DESCRIPTION OF THE TASK :: Rewrite the lines from the start of the records through the line containing "- [ ] Quality indicators in download list", inclusive, changing "Priority Tasks" to "Key Tasks" and leaving everything else unchanged. Omit the pictures from your answer.

RECORD EXTRACTS ::
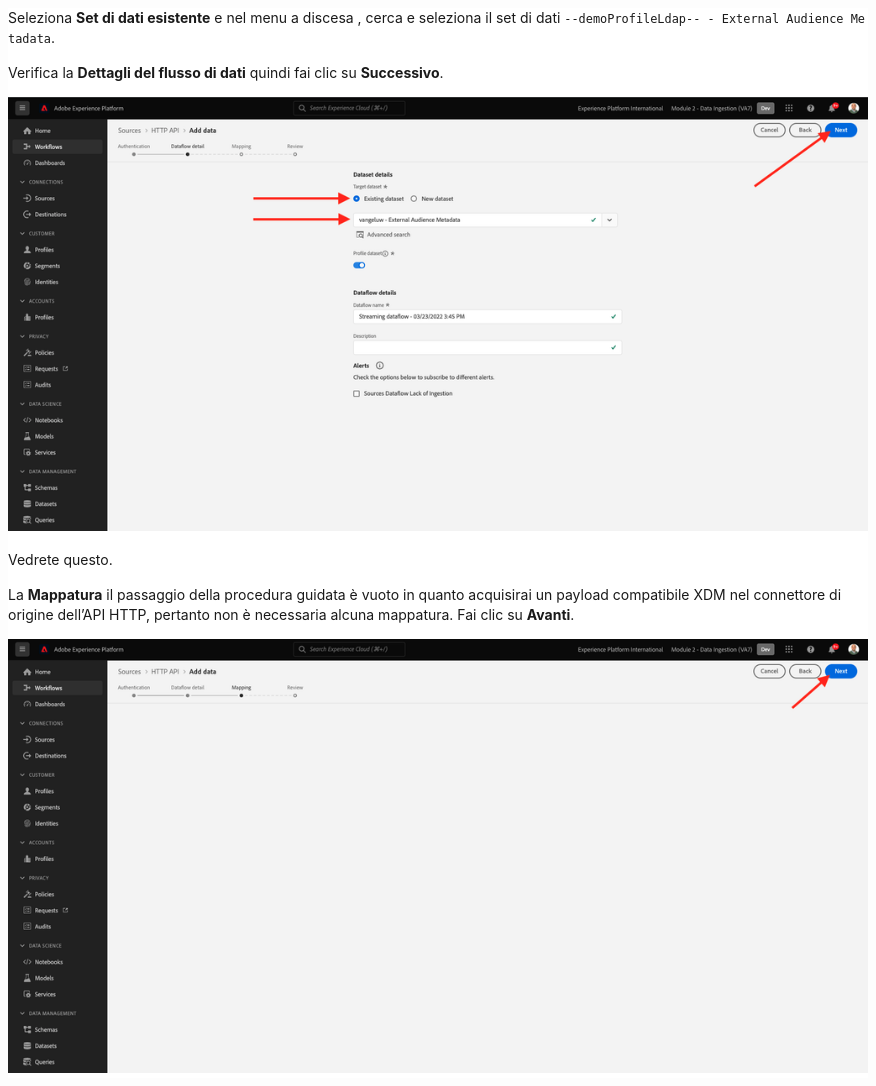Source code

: Seleziona **Set di dati esistente** e nel menu a discesa , cerca e seleziona il set di dati `--demoProfileLdap-- - External Audience Metadata`.

Verifica la **Dettagli del flusso di dati** quindi fai clic su **Successivo**.

![Metadati del pubblico esterno http 3](images/extAudMDhttp3.png)

Vedrete questo.

La **Mappatura** il passaggio della procedura guidata è vuoto in quanto acquisirai un payload compatibile XDM nel connettore di origine dell’API HTTP, pertanto non è necessaria alcuna mappatura. Fai clic su **Avanti**.

![Metadati del pubblico esterno http 3](images/extAudMDhttp3a.png)
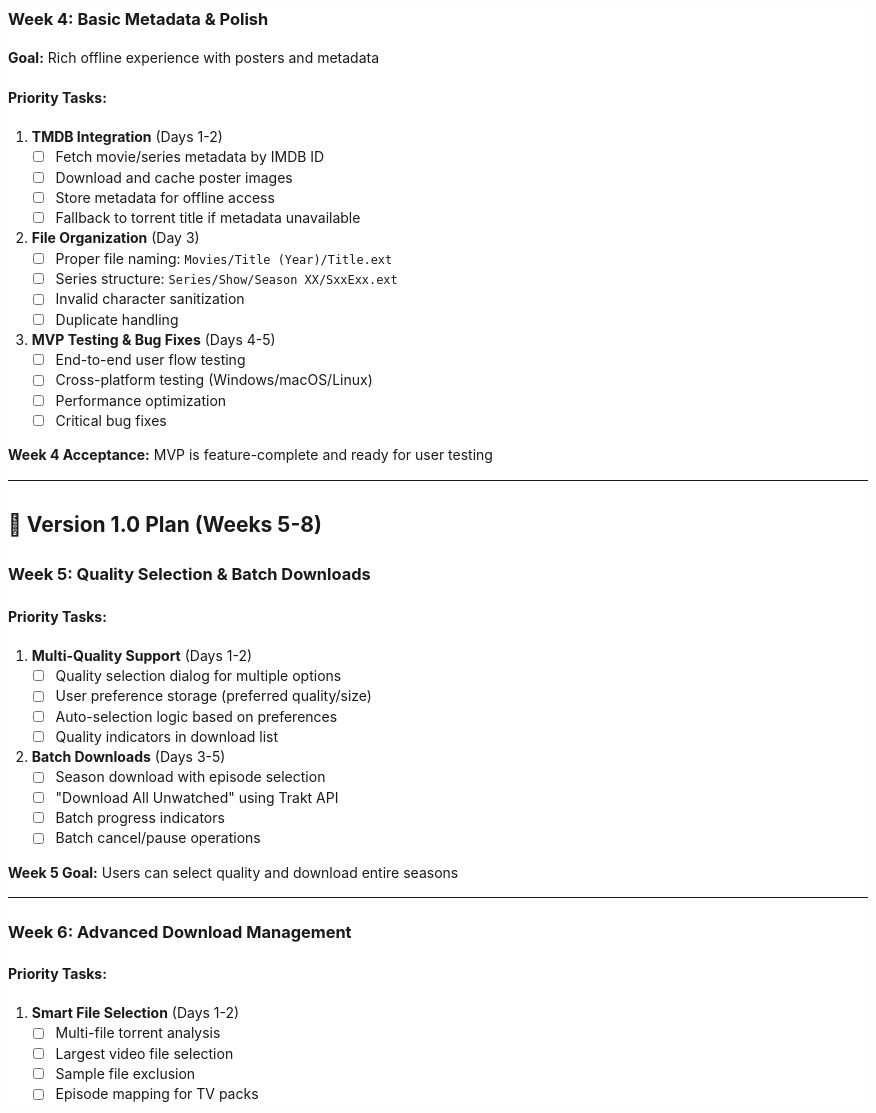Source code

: 
### **Week 4: Basic Metadata & Polish**
**Goal:** Rich offline experience with posters and metadata

#### **Priority Tasks:**
1. **TMDB Integration** (Days 1-2)
   - [ ] Fetch movie/series metadata by IMDB ID
   - [ ] Download and cache poster images
   - [ ] Store metadata for offline access
   - [ ] Fallback to torrent title if metadata unavailable

2. **File Organization** (Day 3)
   - [ ] Proper file naming: `Movies/Title (Year)/Title.ext`
   - [ ] Series structure: `Series/Show/Season XX/SxxExx.ext`
   - [ ] Invalid character sanitization
   - [ ] Duplicate handling

3. **MVP Testing & Bug Fixes** (Days 4-5)
   - [ ] End-to-end user flow testing
   - [ ] Cross-platform testing (Windows/macOS/Linux)
   - [ ] Performance optimization
   - [ ] Critical bug fixes

**Week 4 Acceptance:** MVP is feature-complete and ready for user testing

---

## 🎯 **Version 1.0 Plan (Weeks 5-8)**

### **Week 5: Quality Selection & Batch Downloads**

#### **Priority Tasks:**
1. **Multi-Quality Support** (Days 1-2)
   - [ ] Quality selection dialog for multiple options
   - [ ] User preference storage (preferred quality/size)
   - [ ] Auto-selection logic based on preferences
   - [ ] Quality indicators in download list

2. **Batch Downloads** (Days 3-5)
   - [ ] Season download with episode selection
   - [ ] "Download All Unwatched" using Trakt API
   - [ ] Batch progress indicators
   - [ ] Batch cancel/pause operations

**Week 5 Goal:** Users can select quality and download entire seasons

---

### **Week 6: Advanced Download Management**

#### **Priority Tasks:**
1. **Smart File Selection** (Days 1-2)
   - [ ] Multi-file torrent analysis
   - [ ] Largest video file selection
   - [ ] Sample file exclusion
   - [ ] Episode mapping for TV packs
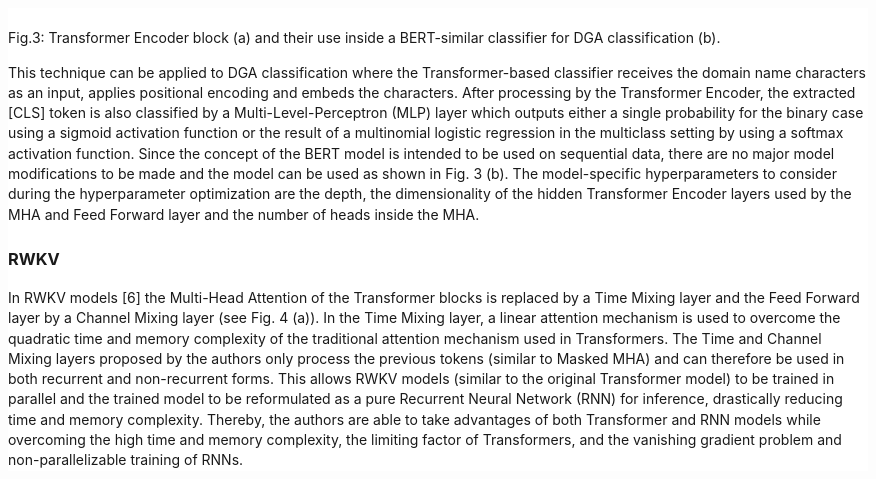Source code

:  </p>
  <br>
  <figcaption>Fig.3: Transformer Encoder block (a) and their use inside a BERT-similar classifier for DGA classification (b).</figcaption>
</center>
</figure> 


This technique can be applied to DGA classification where the Transformer-based classifier receives the domain name characters as an input, applies positional encoding and embeds the characters.
After processing by the Transformer Encoder, the extracted [CLS] token is also classified by a Multi-Level-Perceptron (MLP) layer which outputs either a single probability for the binary case using a sigmoid activation function or the result of a multinomial logistic regression in the multiclass setting by using a softmax activation function.
Since the concept of the BERT model is intended to be used on sequential data, there are no major model modifications to be made and the model can be used as shown in Fig. 3 (b).
The model-specific hyperparameters to consider during the hyperparameter optimization are the depth, the dimensionality of the hidden Transformer Encoder layers used by the MHA and Feed Forward layer and the number of heads inside the MHA.

### RWKV

In RWKV models [6] the Multi-Head Attention of the Transformer blocks is replaced by a Time Mixing layer and the Feed Forward layer by a Channel Mixing layer (see Fig. 4 (a)).
In the Time Mixing layer, a linear attention mechanism is used to overcome the quadratic time and memory complexity of the traditional attention mechanism used in Transformers.
The Time and Channel Mixing layers proposed by the authors only process the previous tokens (similar to Masked MHA) and can therefore be used in both recurrent and non-recurrent forms.
This allows RWKV models (similar to the original Transformer model) to be trained in parallel and the trained model to be reformulated as a pure Recurrent Neural Network (RNN) for inference, drastically reducing time and memory complexity.
Thereby, the authors are able to take advantages of both Transformer and RNN models while overcoming the high time and memory complexity, the limiting factor of Transformers, and the vanishing gradient problem and non-parallelizable training of RNNs.

<figure>
<center>
  <p float="left">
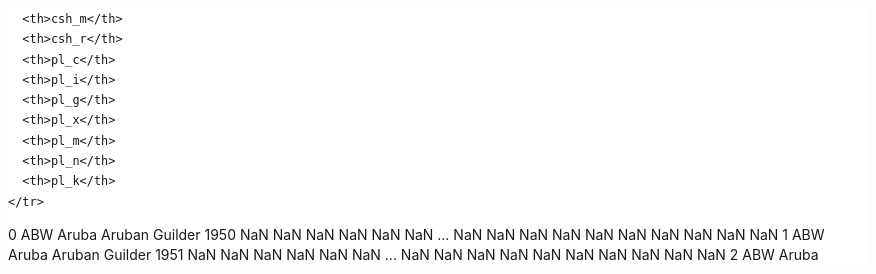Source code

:       <th>csh_m</th>
      <th>csh_r</th>
      <th>pl_c</th>
      <th>pl_i</th>
      <th>pl_g</th>
      <th>pl_x</th>
      <th>pl_m</th>
      <th>pl_n</th>
      <th>pl_k</th>
    </tr>
  </thead>
  <tbody>
    <tr>
      <th>0</th>
      <td>ABW</td>
      <td>Aruba</td>
      <td>Aruban Guilder</td>
      <td>1950</td>
      <td>NaN</td>
      <td>NaN</td>
      <td>NaN</td>
      <td>NaN</td>
      <td>NaN</td>
      <td>NaN</td>
      <td>...</td>
      <td>NaN</td>
      <td>NaN</td>
      <td>NaN</td>
      <td>NaN</td>
      <td>NaN</td>
      <td>NaN</td>
      <td>NaN</td>
      <td>NaN</td>
      <td>NaN</td>
      <td>NaN</td>
    </tr>
    <tr>
      <th>1</th>
      <td>ABW</td>
      <td>Aruba</td>
      <td>Aruban Guilder</td>
      <td>1951</td>
      <td>NaN</td>
      <td>NaN</td>
      <td>NaN</td>
      <td>NaN</td>
      <td>NaN</td>
      <td>NaN</td>
      <td>...</td>
      <td>NaN</td>
      <td>NaN</td>
      <td>NaN</td>
      <td>NaN</td>
      <td>NaN</td>
      <td>NaN</td>
      <td>NaN</td>
      <td>NaN</td>
      <td>NaN</td>
      <td>NaN</td>
    </tr>
    <tr>
      <th>2</th>
      <td>ABW</td>
      <td>Aruba</td>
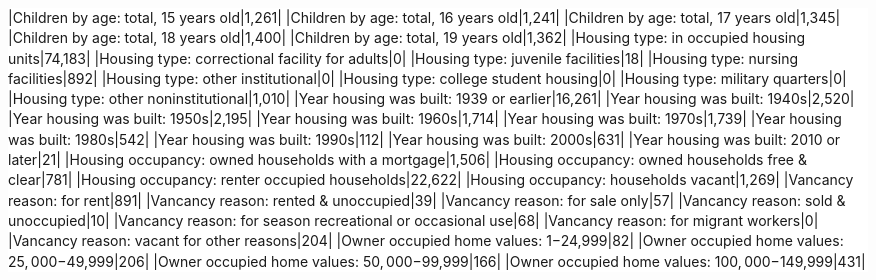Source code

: |Children by age: total, 15 years old|1,261|
|Children by age: total, 16 years old|1,241|
|Children by age: total, 17 years old|1,345|
|Children by age: total, 18 years old|1,400|
|Children by age: total, 19 years old|1,362|
|Housing type: in occupied housing units|74,183|
|Housing type: correctional facility for adults|0|
|Housing type: juvenile facilities|18|
|Housing type: nursing facilities|892|
|Housing type: other institutional|0|
|Housing type: college student housing|0|
|Housing type: military quarters|0|
|Housing type: other noninstitutional|1,010|
|Year housing was built: 1939 or earlier|16,261|
|Year housing was built: 1940s|2,520|
|Year housing was built: 1950s|2,195|
|Year housing was built: 1960s|1,714|
|Year housing was built: 1970s|1,739|
|Year housing was built: 1980s|542|
|Year housing was built: 1990s|112|
|Year housing was built: 2000s|631|
|Year housing was built: 2010 or later|21|
|Housing occupancy: owned households with a mortgage|1,506|
|Housing occupancy: owned households free & clear|781|
|Housing occupancy: renter occupied households|22,622|
|Housing occupancy: households vacant|1,269|
|Vancancy reason: for rent|891|
|Vancancy reason: rented & unoccupied|39|
|Vancancy reason: for sale only|57|
|Vancancy reason: sold & unoccupied|10|
|Vancancy reason: for season recreational or occasional use|68|
|Vancancy reason: for migrant workers|0|
|Vancancy reason: vacant for other reasons|204|
|Owner occupied home values: $1-$24,999|82|
|Owner occupied home values: $25,000-$49,999|206|
|Owner occupied home values: $50,000-$99,999|166|
|Owner occupied home values: $100,000-$149,999|431|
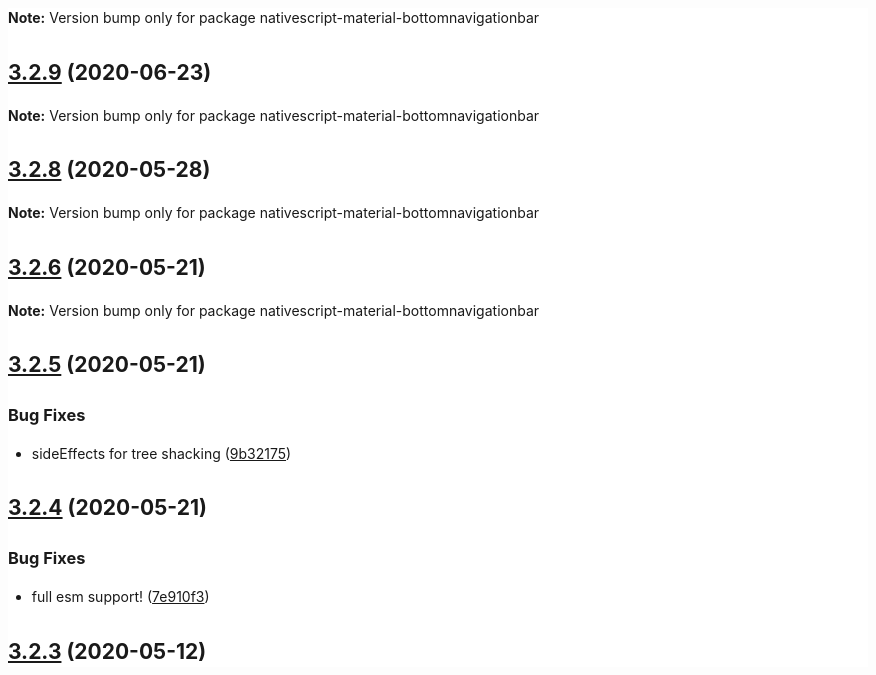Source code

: **Note:** Version bump only for package nativescript-material-bottomnavigationbar





## [3.2.9](https://github.com/nativescript-community/ui-material-components/compare/v3.2.8...v3.2.9) (2020-06-23)

**Note:** Version bump only for package nativescript-material-bottomnavigationbar





## [3.2.8](https://github.com/nativescript-community/ui-material-components/compare/v3.2.7...v3.2.8) (2020-05-28)

**Note:** Version bump only for package nativescript-material-bottomnavigationbar





## [3.2.6](https://github.com/nativescript-community/ui-material-components/compare/v3.2.5...v3.2.6) (2020-05-21)

**Note:** Version bump only for package nativescript-material-bottomnavigationbar





## [3.2.5](https://github.com/nativescript-community/ui-material-components/compare/v3.2.4...v3.2.5) (2020-05-21)


### Bug Fixes

* sideEffects for tree shacking ([9b32175](https://github.com/nativescript-community/ui-material-components/commit/9b32175121d98fa200d345f6822acfaf4ff7bce7))





## [3.2.4](https://github.com/nativescript-community/ui-material-components/compare/v3.2.3...v3.2.4) (2020-05-21)


### Bug Fixes

* full esm support! ([7e910f3](https://github.com/nativescript-community/ui-material-components/commit/7e910f3950659ee4165bfea5cf3cf7379617bf1e))





## [3.2.3](https://github.com/nativescript-community/ui-material-components/compare/v3.2.2...v3.2.3) (2020-05-12)
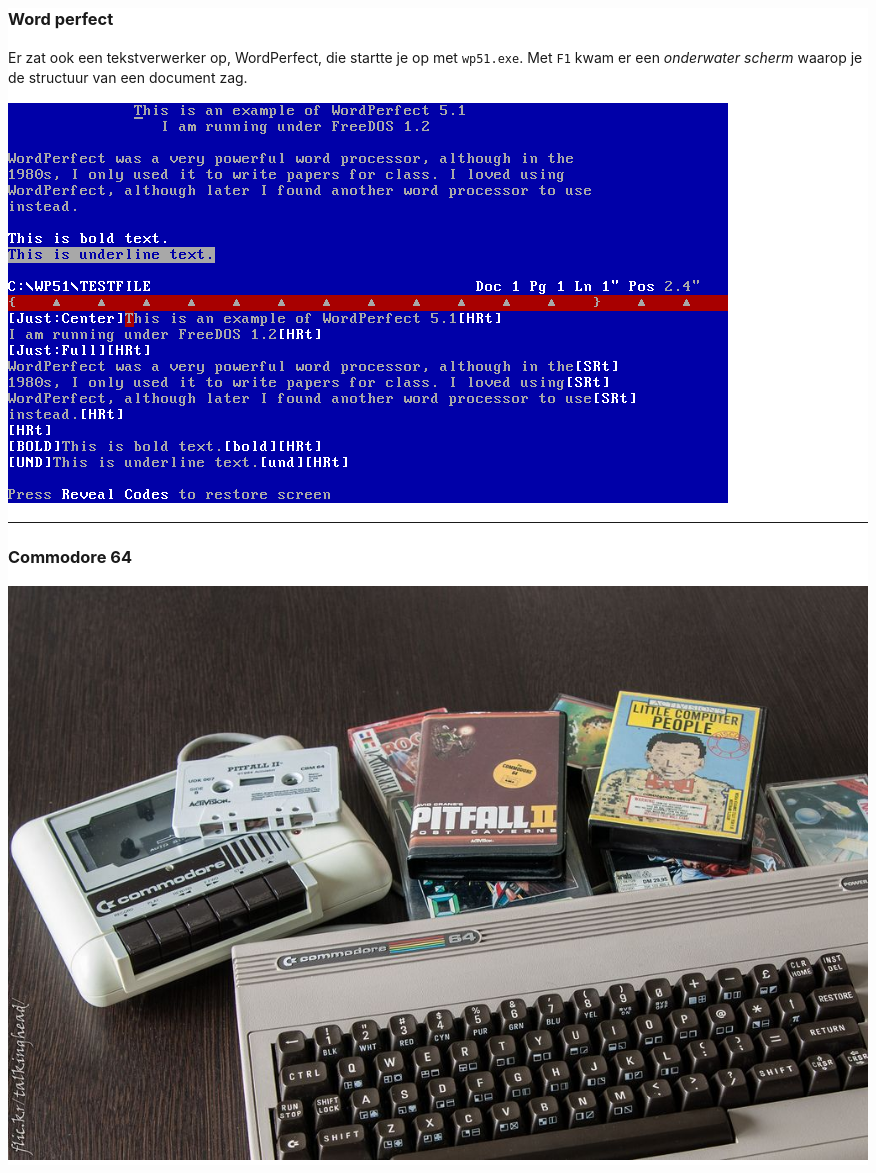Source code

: 
### Word perfect

Er zat ook een tekstverwerker op, WordPerfect, die startte je op met `wp51.exe`. Met `F1` kwam er een _onderwater scherm_ waarop je de structuur van een document zag.

![bg right:64% contain](./assets/wordperfect.png)

---

### Commodore 64

![bg right:62%](./assets/c64.png)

TASK RESULT ::
Source code

: Seleziona **Set di dati esistente** e nel menu a discesa , cerca e seleziona il set di dati `--demoProfileLdap-- - External Audience Metadata`.

Verifica la **Dettagli del flusso di dati** quindi fai clic su **Successivo**.

![Metadati del pubblico esterno http 3](images/extAudMDhttp3.png)

Vedrete questo.

La **Mappatura** il passaggio della procedura guidata è vuoto in quanto acquisirai un payload compatibile XDM nel connettore di origine dell’API HTTP, pertanto non è necessaria alcuna mappatura. Fai clic su **Avanti**.

![Metadati del pubblico esterno http 3](images/extAudMDhttp3a.png)
Source code

: 
### **Week 4: Basic Metadata & Polish**
**Goal:** Rich offline experience with posters and metadata

#### **Key Tasks:**
1. **TMDB Integration** (Days 1-2)
   - [ ] Fetch movie/series metadata by IMDB ID
   - [ ] Download and cache poster images
   - [ ] Store metadata for offline access
   - [ ] Fallback to torrent title if metadata unavailable

2. **File Organization** (Day 3)
   - [ ] Proper file naming: `Movies/Title (Year)/Title.ext`
   - [ ] Series structure: `Series/Show/Season XX/SxxExx.ext`
   - [ ] Invalid character sanitization
   - [ ] Duplicate handling

3. **MVP Testing & Bug Fixes** (Days 4-5)
   - [ ] End-to-end user flow testing
   - [ ] Cross-platform testing (Windows/macOS/Linux)
   - [ ] Performance optimization
   - [ ] Critical bug fixes

**Week 4 Acceptance:** MVP is feature-complete and ready for user testing

---

## 🎯 **Version 1.0 Plan (Weeks 5-8)**

### **Week 5: Quality Selection & Batch Downloads**

#### **Key Tasks:**
1. **Multi-Quality Support** (Days 1-2)
   - [ ] Quality selection dialog for multiple options
   - [ ] User preference storage (preferred quality/size)
   - [ ] Auto-selection logic based on preferences
   - [ ] Quality indicators in download list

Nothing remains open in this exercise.